→ **Task**
Can you transcribe, word for word, the stretch from "The crucial mechanism" through "the Mehta scam." in the passage on the instruments used in the scam?

═══ Passage for review

INSTRUMENTS USED IN SCAM


The crucial mechanism through which the scam was effected was the ready forward (RF) deal.
The RF is in essence a secured short-term (typically 15-day) loan from one bank to another. The
borrowing bank actually sells the securities to the lending bank and buys them back at the end of
the period of the loan, typically at a slightly higher price. It was this ready forward deal that
Mehta and his accomplices used with great success to channel money from the banking system.
In a ready-forward deal, a broker usually brings together two banks for which he is paid a
commission. Although the broker does not handle the cash or the securities, this was not the case
in the prelude to the Mehta scam.
The securities and payments were delivered through the broker in the settlement process. The
broker functioned as an intermediary who received the securities from the seller and handed
them over to the buyer; and he received the check from the buyer and subsequently made the
payment to the seller. Such a settlement process meant that both the buyer and the seller may not
even know the identity of the other as only the broker knew both of them. The brokers could
manage this method expertly as they had already become market makers by then and had started
trading on their account. They pretended to be undertaking the transactions on behalf of a bank to
maintain a faade of legality.

Mehta and his associates used another instrument called the bank receipt (BR). Securities were
not traded in reality like in a ready forward deal but the seller gave the buyer a BR which is a
confirmation of the sale of securities. A BR is a receipt for the money received by the selling
bank and pledges to deliver the securities to the buyer. In the meantime, the securities are held in
the sellers trust by the buyer.
Prepared with their evil mind, Mehta needed now banks which would readily issue fake BRs, or
ones without the guarantee of any government securities. His search ended when he found that
the Bank of Karad (BOK), Mumbai and the Metropolitan Co-operative Bank (MCB) two small
and little known lenders, were willing to comply. The two banks agreed to issue BRs as and
when required. Once they issued the fake BRs, Mehta passed them on to other banks who in turn
lent him money, under the false assumption that they were lending against government securities.

══════
═══ Extracted entries

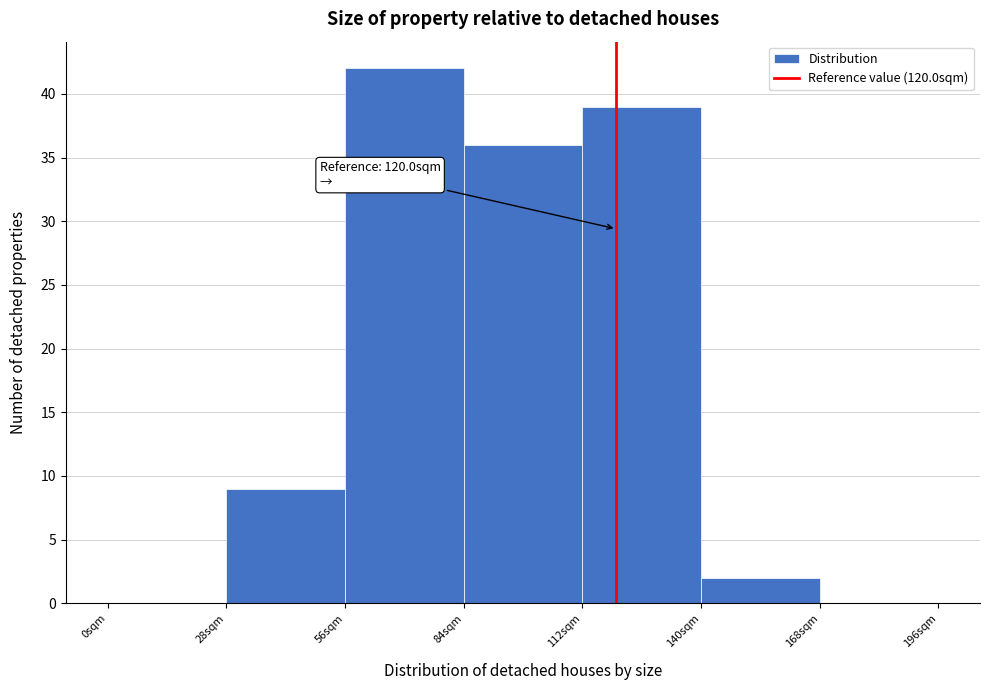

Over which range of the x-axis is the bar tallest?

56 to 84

══════
═══ Extracted entries

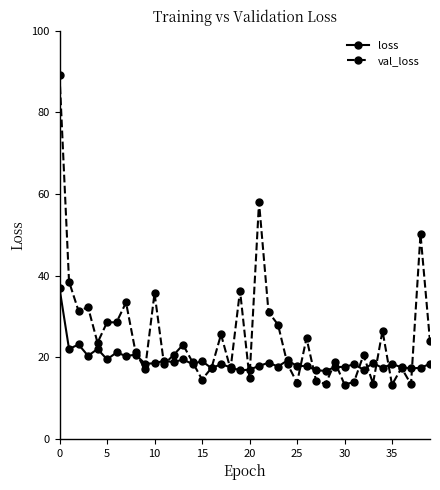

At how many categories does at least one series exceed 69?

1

══════

→ **Response area**
The crucial mechanism through which the scam was effected was the ready forward (RF) deal.
The RF is in essence a secured short-term (typically 15-day) loan from one bank to another. The
borrowing bank actually sells the securities to the lending bank and buys them back at the end of
the period of the loan, typically at a slightly higher price. It was this ready forward deal that
Mehta and his accomplices used with great success to channel money from the banking system.
In a ready-forward deal, a broker usually brings together two banks for which he is paid a
commission. Although the broker does not handle the cash or the securities, this was not the case
in the prelude to the Mehta scam.